The position of international humanitarian law as well as international human rights law was deciphered, analyzed and examined through case laws, precedents and opinion of judges to understand the application of the laws. Scholars have put forward the idea to differentiate both the branches and study them individually and apply with respect to the cases individually whereas some scholars on the other hand has emphasized on the mutual congruence of both the international humanitarian law as well as the international human rights law, in order to study them in unison along with a harmonious interpretation to effectively utilize the strong framework on international armed conflicts or non-international or internal armed conflicts. The need to analyze them distinctly has been upheld by the court in many instances. This could emphasize the equation of international armed conflict as well as non-international armed conflict without compromising the sovereign status of the state. States have been extremely concerned and were hesitant in killing the qualification since as indicated by them treating non-global equipped clashes similarly as worldwide outfitted clashes would empower secessionist developments by giving them status under global law and furthermore limit the forces of the State in looking to put down the uprisings.

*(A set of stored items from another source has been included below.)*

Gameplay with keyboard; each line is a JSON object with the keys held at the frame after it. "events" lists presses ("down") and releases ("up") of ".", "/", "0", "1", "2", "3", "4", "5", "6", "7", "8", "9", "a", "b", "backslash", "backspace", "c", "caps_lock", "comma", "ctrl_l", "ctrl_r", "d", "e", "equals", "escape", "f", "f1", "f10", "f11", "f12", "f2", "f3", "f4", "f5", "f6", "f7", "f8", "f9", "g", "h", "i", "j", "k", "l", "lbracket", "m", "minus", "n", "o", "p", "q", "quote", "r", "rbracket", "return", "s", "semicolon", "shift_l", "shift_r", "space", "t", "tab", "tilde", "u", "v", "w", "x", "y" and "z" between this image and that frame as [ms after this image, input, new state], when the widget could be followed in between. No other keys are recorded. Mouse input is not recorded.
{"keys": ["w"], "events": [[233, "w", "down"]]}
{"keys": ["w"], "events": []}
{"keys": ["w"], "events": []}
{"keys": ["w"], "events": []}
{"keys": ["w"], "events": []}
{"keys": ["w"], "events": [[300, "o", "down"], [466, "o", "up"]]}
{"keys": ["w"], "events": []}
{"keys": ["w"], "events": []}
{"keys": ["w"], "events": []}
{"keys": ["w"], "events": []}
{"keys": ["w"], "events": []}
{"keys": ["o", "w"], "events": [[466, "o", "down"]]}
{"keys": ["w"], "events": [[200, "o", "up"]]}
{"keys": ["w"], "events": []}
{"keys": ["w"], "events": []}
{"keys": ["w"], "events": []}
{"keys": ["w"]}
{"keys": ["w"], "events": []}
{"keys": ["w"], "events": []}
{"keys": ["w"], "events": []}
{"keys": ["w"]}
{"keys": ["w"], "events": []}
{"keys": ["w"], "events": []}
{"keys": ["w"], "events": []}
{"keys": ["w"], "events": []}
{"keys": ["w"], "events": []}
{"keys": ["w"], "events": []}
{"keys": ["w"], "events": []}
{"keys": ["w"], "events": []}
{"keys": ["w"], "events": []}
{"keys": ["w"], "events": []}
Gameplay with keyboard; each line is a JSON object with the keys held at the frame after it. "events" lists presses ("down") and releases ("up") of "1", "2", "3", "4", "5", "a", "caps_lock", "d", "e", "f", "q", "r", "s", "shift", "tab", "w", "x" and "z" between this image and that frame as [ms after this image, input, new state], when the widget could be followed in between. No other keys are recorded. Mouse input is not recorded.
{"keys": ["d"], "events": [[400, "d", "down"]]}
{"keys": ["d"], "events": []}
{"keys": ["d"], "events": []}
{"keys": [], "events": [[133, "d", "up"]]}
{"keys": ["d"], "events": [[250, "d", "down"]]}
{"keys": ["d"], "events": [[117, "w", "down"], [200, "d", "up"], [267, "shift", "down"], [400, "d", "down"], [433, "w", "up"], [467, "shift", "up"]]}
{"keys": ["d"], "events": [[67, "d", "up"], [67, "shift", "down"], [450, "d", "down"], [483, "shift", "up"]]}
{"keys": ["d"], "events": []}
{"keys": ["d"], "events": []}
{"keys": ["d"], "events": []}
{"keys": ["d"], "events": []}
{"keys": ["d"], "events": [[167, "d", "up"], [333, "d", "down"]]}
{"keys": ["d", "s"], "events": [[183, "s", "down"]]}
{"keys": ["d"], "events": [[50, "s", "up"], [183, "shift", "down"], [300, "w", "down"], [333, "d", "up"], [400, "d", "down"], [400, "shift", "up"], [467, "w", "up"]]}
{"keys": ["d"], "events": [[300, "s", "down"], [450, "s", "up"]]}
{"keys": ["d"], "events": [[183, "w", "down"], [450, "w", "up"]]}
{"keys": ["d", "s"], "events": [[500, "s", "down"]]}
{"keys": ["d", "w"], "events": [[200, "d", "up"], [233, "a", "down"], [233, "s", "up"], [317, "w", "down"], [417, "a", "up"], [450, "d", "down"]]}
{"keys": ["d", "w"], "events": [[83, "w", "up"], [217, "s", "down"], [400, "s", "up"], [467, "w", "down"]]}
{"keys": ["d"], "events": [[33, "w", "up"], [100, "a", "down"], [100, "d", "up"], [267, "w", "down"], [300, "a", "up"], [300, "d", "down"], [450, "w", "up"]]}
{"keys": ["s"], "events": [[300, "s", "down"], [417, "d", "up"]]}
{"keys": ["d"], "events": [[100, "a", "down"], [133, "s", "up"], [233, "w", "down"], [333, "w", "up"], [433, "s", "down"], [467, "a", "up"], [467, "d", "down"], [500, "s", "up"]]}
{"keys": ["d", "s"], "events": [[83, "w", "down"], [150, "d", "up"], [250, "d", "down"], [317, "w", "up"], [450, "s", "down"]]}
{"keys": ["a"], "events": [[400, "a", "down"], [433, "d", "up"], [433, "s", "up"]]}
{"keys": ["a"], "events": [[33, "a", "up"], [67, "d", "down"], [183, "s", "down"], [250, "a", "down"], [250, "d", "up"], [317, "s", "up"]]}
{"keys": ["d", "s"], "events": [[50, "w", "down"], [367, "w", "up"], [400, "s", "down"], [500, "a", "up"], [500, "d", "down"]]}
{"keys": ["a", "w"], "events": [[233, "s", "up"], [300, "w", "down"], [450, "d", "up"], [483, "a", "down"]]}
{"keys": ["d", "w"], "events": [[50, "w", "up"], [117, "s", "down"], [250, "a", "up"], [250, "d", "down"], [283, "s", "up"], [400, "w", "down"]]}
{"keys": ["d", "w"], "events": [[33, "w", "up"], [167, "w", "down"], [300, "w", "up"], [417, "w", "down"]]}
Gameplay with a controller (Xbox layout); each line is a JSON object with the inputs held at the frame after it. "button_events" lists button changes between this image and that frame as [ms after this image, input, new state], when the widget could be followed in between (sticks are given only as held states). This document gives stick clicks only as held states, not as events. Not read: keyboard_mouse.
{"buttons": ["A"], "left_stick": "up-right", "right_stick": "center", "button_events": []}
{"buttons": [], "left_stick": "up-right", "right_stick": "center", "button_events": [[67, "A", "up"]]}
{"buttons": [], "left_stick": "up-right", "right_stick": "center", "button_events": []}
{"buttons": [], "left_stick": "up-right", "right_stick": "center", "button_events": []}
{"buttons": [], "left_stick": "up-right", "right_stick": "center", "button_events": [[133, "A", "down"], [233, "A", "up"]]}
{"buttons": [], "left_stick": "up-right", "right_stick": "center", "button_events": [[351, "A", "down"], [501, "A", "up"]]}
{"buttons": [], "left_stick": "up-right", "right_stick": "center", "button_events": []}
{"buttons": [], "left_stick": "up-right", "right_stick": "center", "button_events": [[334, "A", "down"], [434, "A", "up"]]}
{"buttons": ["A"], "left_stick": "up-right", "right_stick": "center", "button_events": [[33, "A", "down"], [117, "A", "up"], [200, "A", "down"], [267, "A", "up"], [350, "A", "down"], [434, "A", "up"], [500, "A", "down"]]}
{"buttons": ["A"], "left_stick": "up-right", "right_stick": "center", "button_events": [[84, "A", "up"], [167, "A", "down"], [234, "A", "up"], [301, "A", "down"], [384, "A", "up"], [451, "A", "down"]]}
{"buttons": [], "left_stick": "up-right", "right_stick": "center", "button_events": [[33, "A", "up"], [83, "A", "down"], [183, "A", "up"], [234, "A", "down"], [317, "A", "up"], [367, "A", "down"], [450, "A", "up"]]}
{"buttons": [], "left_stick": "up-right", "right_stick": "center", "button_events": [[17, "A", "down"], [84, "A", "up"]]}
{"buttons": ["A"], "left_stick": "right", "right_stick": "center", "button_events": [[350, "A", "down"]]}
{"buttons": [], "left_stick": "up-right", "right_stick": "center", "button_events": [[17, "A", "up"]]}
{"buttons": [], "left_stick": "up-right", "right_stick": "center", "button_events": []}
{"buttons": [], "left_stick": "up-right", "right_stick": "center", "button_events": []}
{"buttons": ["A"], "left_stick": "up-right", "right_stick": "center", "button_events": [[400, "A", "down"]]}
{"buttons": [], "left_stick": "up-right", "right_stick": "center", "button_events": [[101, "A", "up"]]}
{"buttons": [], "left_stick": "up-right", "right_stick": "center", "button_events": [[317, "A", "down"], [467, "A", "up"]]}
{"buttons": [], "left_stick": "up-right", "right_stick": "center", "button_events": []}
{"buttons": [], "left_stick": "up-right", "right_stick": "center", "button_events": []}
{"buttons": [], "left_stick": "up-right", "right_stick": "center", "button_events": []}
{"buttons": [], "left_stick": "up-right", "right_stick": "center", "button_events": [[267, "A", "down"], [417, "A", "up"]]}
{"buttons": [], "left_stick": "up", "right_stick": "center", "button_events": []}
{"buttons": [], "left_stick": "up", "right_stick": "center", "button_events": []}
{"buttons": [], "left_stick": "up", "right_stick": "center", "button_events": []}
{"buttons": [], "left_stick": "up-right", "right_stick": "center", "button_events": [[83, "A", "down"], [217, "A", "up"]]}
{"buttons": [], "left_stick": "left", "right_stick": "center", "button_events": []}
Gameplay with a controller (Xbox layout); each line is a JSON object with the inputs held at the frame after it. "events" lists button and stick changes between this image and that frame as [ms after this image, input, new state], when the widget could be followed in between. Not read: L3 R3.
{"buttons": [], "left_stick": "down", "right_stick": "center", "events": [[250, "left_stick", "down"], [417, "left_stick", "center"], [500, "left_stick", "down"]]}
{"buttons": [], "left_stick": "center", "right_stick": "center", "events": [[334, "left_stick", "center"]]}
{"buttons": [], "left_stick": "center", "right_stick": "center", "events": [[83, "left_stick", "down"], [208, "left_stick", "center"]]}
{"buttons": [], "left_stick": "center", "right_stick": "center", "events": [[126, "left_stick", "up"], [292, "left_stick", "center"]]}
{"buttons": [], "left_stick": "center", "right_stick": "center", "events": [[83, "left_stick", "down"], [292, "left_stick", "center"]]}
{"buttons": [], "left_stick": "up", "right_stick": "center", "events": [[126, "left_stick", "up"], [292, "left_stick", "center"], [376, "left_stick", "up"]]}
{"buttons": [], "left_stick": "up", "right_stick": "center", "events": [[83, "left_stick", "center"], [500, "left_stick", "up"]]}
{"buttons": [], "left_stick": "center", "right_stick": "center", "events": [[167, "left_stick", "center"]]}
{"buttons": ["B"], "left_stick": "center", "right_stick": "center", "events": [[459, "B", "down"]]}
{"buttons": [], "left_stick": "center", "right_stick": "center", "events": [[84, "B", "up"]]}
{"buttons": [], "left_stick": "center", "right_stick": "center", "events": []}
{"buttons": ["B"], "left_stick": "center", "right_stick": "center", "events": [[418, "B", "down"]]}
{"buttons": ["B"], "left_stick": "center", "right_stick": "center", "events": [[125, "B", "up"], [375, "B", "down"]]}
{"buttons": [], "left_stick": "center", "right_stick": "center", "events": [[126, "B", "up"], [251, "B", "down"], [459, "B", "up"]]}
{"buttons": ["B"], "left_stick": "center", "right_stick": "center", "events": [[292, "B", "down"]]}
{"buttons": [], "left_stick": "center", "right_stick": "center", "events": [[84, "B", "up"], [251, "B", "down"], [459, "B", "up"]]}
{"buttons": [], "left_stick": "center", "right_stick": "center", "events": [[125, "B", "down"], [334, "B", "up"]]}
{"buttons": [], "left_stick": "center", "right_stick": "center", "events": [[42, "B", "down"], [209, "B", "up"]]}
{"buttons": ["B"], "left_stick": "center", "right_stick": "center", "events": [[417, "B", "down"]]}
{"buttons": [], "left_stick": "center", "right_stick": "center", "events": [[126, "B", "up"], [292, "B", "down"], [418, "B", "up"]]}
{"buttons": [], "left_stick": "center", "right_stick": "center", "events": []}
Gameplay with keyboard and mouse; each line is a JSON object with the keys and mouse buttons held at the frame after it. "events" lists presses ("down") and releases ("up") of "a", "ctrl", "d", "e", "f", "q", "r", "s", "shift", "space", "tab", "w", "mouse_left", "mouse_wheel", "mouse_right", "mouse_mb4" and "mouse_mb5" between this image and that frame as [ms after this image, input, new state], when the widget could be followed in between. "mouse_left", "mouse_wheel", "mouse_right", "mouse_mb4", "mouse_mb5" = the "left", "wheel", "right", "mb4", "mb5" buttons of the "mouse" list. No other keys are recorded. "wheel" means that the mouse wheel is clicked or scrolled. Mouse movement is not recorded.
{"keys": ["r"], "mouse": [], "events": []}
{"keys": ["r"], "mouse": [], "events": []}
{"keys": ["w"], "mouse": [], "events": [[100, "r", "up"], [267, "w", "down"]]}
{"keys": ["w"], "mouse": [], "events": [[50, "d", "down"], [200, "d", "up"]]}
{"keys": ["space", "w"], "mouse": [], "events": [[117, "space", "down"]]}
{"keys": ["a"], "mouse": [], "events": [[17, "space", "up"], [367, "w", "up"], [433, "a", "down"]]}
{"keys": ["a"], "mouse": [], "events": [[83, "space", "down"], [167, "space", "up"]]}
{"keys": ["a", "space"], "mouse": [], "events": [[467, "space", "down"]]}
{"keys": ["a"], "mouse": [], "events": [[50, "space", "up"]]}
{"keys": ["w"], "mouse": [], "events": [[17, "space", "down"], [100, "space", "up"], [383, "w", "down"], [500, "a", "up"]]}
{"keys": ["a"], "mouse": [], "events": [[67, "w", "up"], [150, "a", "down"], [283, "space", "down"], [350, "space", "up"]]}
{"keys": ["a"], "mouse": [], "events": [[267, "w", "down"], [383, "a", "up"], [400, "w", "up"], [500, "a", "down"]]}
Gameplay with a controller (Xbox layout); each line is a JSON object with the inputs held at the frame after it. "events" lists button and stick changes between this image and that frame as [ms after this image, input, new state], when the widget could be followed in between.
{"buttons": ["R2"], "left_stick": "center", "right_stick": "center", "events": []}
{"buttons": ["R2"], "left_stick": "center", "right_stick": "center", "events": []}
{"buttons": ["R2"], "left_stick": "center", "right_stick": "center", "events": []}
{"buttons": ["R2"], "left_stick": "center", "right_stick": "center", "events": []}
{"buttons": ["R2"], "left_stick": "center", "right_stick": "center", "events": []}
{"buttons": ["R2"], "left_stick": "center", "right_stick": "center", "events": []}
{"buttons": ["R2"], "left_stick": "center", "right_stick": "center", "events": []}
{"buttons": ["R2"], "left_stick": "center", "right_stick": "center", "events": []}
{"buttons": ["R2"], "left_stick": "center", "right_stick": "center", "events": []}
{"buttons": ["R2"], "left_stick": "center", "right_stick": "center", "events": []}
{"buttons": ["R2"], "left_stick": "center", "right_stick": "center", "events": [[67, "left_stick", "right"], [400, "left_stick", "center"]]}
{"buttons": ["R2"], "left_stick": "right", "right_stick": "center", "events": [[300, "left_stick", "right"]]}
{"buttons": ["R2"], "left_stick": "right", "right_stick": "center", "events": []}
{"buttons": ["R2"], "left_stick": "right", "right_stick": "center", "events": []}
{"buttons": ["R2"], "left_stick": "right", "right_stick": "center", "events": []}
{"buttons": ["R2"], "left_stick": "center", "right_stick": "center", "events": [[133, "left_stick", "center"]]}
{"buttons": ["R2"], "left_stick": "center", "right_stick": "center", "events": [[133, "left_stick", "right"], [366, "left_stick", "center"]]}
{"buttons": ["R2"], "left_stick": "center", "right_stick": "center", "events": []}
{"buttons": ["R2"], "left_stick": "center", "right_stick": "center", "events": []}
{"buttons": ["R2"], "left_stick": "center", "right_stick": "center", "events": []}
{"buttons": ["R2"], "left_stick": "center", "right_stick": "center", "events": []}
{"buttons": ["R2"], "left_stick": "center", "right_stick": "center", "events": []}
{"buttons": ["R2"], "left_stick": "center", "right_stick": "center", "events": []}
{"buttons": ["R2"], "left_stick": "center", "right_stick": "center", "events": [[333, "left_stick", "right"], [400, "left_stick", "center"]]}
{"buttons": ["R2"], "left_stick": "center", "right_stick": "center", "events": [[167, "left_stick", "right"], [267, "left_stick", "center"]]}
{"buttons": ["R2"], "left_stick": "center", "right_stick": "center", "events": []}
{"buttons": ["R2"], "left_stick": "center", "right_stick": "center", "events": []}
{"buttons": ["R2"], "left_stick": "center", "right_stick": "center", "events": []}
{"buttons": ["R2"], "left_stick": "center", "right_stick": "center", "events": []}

For example, if the standard of warrior resistance, which forestalls arraignments of soldiers only for partaking in outfitted clash, which is pertinent in global equipped clashes, is made material to non-worldwide furnished clashes at that point States would not ready to condemn acts, which are customarily viewed as establishing injustice. These worries of the States have been reflected in settlements too, similar to the consideration of Article 3 in Additional Protocol II as indicated by which nothing in the Protocol confines the duty of the State 'by every single real mean, to keep up or restore law and order.Apart from these worries, the paper has likewise managed certain issues that may emerge if there is an end of the qualification among worldwide and non-global outfitted clashes.